NASA’s Perseverance rover completed first-ever AI-planned trip to Mars

The National Aeronautics and Space Administration’s (NASA) Perseverance rover successfully completed its first artificial intelligence (AI)-driven flight on another planet.

Perseverance used an AI model, Claude, developed by Anthropic, to design a safe 400-meter route through the rocky terrain of Jezero Carter.
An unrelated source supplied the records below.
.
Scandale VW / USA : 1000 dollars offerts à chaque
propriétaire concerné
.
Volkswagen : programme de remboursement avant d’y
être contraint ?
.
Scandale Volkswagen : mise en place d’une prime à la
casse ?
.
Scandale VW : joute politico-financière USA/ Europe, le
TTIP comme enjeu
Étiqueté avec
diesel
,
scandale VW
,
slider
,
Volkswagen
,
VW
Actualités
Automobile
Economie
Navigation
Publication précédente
The plan was executed on December 8 and 10, 2025.

Previously, NASA’s Jet Propulsion Laboratory (JPL) performed this manually.

As Mars is on average 230 million kilometers from Earth, this creates a communication delay of about 20 minutes, making it unable to pilot rovers in real time.

Instead, operators meticulously plan a series of waypoints, also called “breadcrumbs,” using orbital images and data from the rover, which the rover then follows autonomously between points.

For this test, engineers gave Claude years of mission data in context.

The AI ​​system analyzed high-resolution orbital images, detected hazards such as rock fields and sand ripples, and produced a continuous trajectory.

It even produced the commands in the rover’s specialized programming language.

Before application, JPL engineers verified it through a standard verification simulation, checking more than 500,000 variables.

Minor adjustment was required after testing. As a result, Perseverance traveled 689 feet and then 807 feet over the two sols (Marian days), completing the AI’s planned route without issue.